The troubled narrator, Lamar Reed, is an engaging and slightly enigmatic lead as he escapes the fires and undead of a swiftly apocalyptic Baltimore, ending up on a coastguard cutter with a bunch of other survivors. As they search the seas for possible sanctuary, things start to get really interesting and the second half of the book is a real page turner.
There are a standard characters in the group – the asshole cop with attitude, the tenacious kids – but fortunately this doesn’t harm enjoyment as it may have in the hands of a lesser talent, and they develop nicely with plenty of surprises along the way.
There’s enough of blood and violence to satisfy the sinew-thirsty gorehounds and when the crew dock at a rescue station for supplies, we get an imaginative, sickening treat that I wouldn’t dream of spoiling.
Although the science of the zombie disease is pretty generic (with the bonus of cross-species), the conversion of the infected is very dark, and one scene describing a confused crewman’s fall to the sickness is genuinely haunting.

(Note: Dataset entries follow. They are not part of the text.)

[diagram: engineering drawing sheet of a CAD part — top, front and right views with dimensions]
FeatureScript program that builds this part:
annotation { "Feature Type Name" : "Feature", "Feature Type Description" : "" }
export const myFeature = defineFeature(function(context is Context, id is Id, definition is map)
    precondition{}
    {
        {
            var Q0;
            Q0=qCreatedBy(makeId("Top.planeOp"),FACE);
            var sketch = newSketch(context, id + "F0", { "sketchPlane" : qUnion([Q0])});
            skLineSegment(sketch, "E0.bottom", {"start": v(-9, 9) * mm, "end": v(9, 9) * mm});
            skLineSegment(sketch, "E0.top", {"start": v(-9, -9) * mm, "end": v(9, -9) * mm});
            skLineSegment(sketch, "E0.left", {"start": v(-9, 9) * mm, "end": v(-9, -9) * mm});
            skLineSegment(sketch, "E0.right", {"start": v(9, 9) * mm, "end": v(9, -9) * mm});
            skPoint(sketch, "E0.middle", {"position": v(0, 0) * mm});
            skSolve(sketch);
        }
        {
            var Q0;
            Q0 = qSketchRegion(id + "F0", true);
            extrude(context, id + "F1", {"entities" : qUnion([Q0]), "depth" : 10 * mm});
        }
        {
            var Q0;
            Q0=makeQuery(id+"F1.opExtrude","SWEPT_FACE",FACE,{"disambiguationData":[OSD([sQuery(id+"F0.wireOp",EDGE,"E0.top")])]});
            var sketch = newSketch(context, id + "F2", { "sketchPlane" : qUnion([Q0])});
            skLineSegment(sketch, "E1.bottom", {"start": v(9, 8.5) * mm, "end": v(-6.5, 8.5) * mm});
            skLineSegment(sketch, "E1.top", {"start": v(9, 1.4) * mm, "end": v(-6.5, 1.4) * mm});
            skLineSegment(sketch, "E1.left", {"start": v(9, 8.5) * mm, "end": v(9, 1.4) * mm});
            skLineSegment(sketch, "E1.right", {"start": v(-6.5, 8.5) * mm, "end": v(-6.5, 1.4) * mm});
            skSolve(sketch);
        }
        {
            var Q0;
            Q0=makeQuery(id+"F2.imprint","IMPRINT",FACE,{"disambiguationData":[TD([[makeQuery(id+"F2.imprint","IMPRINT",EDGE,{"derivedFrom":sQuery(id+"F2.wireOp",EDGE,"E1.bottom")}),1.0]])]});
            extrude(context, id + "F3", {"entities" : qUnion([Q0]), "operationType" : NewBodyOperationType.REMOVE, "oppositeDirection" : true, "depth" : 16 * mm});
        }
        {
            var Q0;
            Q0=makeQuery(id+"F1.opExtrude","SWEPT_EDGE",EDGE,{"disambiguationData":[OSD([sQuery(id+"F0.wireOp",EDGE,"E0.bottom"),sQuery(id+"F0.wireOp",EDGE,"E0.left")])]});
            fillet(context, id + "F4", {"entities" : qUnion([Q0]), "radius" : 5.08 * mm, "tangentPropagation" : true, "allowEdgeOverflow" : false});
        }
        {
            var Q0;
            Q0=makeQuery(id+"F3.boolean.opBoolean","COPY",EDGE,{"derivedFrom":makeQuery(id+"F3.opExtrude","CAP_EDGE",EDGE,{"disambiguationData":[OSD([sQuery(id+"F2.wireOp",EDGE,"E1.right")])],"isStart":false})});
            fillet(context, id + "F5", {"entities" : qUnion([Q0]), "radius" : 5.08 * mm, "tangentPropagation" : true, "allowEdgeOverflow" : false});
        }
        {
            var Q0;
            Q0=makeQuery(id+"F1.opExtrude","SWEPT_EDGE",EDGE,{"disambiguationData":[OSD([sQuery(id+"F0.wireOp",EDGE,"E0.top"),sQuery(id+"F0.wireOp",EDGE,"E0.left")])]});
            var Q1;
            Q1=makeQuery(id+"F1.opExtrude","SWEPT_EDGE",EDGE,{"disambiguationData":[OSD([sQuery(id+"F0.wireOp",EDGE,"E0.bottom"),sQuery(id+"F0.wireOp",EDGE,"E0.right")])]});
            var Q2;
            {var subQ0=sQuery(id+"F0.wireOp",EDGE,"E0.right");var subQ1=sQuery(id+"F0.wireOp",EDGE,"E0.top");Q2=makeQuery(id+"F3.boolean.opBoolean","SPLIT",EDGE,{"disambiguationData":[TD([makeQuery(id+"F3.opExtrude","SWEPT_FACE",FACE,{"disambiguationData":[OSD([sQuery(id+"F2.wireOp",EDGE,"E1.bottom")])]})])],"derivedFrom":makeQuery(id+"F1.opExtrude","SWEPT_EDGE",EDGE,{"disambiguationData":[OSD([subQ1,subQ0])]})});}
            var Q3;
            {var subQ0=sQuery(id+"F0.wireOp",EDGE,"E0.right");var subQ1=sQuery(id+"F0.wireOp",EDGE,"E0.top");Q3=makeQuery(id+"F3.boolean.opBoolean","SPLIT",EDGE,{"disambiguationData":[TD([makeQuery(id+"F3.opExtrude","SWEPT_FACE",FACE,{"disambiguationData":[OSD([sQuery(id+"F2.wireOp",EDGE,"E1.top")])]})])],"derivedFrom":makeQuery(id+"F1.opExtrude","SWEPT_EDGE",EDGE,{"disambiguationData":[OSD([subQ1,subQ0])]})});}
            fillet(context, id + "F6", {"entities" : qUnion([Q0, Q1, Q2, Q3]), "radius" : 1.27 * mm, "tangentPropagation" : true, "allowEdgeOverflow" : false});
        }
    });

There’s also a couple of incidents when you realise what’s brewing before the protagonists, and it’s fun waiting for the shit to hit the fan as they carry on oblivious.

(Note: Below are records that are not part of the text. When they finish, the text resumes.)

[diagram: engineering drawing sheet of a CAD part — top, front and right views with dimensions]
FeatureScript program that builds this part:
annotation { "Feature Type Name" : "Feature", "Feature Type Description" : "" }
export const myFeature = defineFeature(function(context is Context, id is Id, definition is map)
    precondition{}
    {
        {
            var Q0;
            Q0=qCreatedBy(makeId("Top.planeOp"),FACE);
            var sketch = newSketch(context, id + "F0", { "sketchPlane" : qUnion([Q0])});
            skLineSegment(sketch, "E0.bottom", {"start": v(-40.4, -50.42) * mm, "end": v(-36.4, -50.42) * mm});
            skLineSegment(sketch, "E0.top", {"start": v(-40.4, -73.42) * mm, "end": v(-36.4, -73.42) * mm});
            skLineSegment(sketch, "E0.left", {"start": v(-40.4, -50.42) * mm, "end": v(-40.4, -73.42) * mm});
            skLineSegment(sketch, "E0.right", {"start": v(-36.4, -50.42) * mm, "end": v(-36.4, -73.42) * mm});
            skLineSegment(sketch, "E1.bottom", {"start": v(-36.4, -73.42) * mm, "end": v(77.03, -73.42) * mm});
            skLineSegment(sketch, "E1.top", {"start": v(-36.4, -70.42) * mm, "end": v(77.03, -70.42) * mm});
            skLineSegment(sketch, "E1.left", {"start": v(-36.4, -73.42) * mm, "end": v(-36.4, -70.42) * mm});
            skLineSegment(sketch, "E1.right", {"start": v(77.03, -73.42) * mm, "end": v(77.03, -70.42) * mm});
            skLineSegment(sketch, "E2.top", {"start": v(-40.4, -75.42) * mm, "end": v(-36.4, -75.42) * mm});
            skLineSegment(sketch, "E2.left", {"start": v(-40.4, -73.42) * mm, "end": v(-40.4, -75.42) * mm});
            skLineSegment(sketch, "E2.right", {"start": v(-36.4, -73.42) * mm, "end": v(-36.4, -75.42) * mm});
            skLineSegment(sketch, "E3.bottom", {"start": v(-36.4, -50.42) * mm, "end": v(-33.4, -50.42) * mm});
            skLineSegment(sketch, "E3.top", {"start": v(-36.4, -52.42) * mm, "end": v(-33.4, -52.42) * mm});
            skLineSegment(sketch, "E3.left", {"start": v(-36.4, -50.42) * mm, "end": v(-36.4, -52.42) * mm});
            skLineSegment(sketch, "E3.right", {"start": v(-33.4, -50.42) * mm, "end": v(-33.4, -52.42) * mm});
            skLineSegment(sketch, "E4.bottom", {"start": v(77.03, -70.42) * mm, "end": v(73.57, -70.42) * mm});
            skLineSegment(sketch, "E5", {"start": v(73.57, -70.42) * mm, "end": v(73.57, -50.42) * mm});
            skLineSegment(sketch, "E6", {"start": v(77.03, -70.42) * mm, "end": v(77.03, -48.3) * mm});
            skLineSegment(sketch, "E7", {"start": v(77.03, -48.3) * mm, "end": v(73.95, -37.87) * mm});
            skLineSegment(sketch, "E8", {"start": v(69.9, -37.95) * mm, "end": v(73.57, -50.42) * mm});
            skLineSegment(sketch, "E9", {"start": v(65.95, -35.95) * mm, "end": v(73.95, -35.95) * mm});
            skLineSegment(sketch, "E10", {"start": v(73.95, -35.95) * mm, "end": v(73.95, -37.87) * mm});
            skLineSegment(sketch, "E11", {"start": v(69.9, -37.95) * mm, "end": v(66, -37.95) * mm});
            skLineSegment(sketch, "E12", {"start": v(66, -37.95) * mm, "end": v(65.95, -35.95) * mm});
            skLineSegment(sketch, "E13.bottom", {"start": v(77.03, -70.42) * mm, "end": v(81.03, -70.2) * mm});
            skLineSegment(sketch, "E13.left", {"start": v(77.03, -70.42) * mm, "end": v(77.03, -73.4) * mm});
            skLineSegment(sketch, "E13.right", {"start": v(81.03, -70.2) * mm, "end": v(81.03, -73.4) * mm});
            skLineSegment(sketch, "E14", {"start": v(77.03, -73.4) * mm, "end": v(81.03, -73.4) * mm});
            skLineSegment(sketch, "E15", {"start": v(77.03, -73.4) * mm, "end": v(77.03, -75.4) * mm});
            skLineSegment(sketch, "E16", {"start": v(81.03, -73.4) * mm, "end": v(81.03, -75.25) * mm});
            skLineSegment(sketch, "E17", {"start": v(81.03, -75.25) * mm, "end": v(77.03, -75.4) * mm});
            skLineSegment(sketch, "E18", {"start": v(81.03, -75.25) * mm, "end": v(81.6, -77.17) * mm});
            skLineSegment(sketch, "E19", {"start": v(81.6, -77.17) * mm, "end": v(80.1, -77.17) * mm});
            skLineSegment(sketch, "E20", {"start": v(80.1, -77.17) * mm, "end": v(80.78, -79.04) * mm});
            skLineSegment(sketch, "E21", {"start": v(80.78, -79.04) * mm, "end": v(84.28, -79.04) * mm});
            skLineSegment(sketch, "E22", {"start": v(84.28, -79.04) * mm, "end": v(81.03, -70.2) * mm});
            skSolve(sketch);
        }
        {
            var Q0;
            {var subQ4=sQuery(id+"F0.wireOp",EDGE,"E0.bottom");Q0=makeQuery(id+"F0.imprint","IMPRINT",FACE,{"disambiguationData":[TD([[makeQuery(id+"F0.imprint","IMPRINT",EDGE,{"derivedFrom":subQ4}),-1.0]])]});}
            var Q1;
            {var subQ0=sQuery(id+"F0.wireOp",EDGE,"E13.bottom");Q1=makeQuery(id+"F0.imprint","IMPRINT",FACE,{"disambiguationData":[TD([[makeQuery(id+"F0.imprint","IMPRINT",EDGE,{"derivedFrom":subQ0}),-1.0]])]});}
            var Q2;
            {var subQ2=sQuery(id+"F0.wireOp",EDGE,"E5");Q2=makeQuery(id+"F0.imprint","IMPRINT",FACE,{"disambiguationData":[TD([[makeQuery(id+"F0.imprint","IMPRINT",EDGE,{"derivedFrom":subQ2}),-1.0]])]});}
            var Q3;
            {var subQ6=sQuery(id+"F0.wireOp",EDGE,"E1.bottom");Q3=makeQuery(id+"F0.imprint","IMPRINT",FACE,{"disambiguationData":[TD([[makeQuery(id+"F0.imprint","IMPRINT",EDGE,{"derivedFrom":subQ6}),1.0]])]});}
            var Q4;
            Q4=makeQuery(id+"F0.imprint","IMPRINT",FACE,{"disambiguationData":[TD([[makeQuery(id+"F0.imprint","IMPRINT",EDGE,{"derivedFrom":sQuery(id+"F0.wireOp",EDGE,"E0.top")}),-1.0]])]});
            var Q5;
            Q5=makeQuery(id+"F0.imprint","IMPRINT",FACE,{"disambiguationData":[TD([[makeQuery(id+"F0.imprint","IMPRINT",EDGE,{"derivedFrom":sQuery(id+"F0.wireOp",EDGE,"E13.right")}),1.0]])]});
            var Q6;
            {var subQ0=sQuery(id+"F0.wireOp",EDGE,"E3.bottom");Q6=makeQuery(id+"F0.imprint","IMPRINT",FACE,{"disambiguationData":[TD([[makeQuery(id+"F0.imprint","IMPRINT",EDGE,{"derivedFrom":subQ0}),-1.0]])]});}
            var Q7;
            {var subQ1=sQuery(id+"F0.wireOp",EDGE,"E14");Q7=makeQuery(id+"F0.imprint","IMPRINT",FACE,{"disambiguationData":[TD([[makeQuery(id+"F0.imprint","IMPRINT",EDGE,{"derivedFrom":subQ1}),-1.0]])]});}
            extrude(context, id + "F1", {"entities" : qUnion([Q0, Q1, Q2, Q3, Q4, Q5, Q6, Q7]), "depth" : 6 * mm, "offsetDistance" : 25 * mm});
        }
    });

The book only stalls briefly with the sudden introduction of 20 or so characters as the narrator boards the ship. For the subsequent few chapters, I had to keep flicking back to their initial meeting to remind myself of who was whom, something to be expected in a sprawling space opera, but not usually the case in a Lesiure 300 page horror thriller.
But this is my only complaint and I read it in 2 sittings. After “City of the Dead”, Keene’s 2nd zombie novel, I thought I’d had my fill of his undead, but now I’d happily read another. Right now in fact.